Question

How do you divide $\dfrac{{{x^5} - {x^5}}}{{x - y}}$

Answer 1

Hint: Assuming the second \[{x^5}\]should have been a\[{y^5}\]:
If we continue with the same given equation, the value becomes zero immediately in the numerator and gives the resultant value as zero. So, we assume second \[{x^5}\]should have been a\[{y^5}\]. Then we will be able to divide the expression to get its simplified form, in which Both the numerator and denominator are homogeneous polynomials in x and y; the numerator being of degree 6 and the denominator of degree 1. With the help of a general form, we derive an equation for the numerator of the given expression and simplify, which gives us the answer.

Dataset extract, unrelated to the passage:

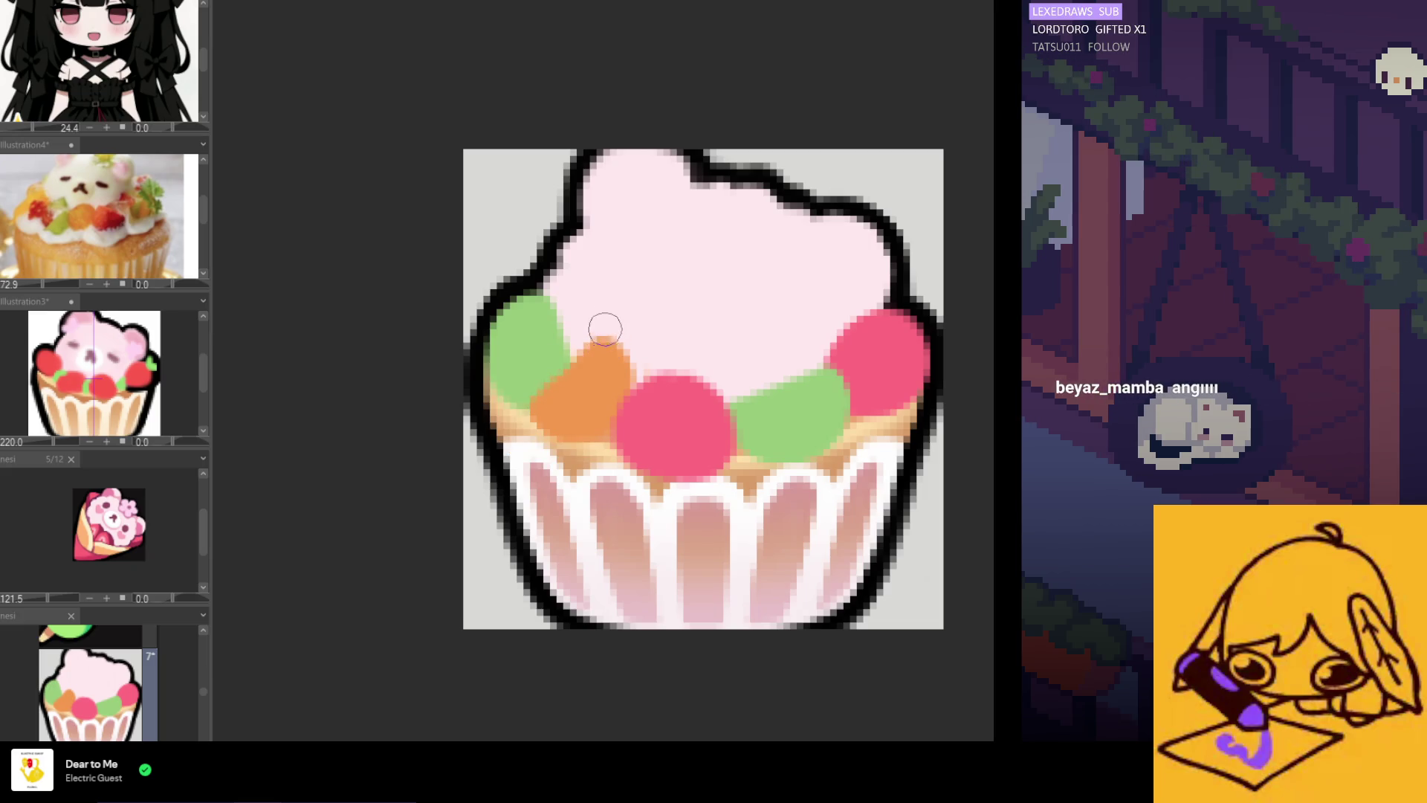
drag(605, 319, 590, 380)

Complete step-by-step solution:
We are given that an expression $\dfrac{{{x^5} - {x^5}}}{{x - y}}$
Since, we know the formula for expressions like
\[
\Rightarrow {a^2} - {b^2} = (a + b)(a - b) \\
 \Rightarrow {a^3} - {b^3} = (a - b)({a^2} + ab + {b^2}) \\
\]
And we know a general form from which we can expand the numerator is
\[\Rightarrow {x^n} - {y^n} = (x - y)({x^{n - 1}} + {x^{n - 2}}y + ... + x{y^{n - 2}} + {y^{n - 1}})\]
From, this we can derive the formula for the numerator in the given expression, we get
\[\Rightarrow {x^5} - {y^5} = (x - y)({x^4} + {x^3}y + {x^2}{y^2} + x{y^3} + {y^4})\]
Now, we will substitute this in the numerator now, which will be
$\Rightarrow \dfrac{{(x - y)({x^4} + {x^3}y + {x^2}{y^2} + x{y^3} + {y^4})}}{{x - y}}$
Now, we will look for any common terms which can be cancelled and then we can further simplify it
And after we have cancelled the equations, we will get
$\Rightarrow ({x^4} + {x^3}y + {x^2}{y^2} + x{y^3} + {y^4})$
This is the final expression we get on dividing the given expression in the question.

Note: We have to be careful, while finding out the formula from the general form, as while substituting in the form, we might make mistakes in the power place and we have to re-check again for mistakes after substitution.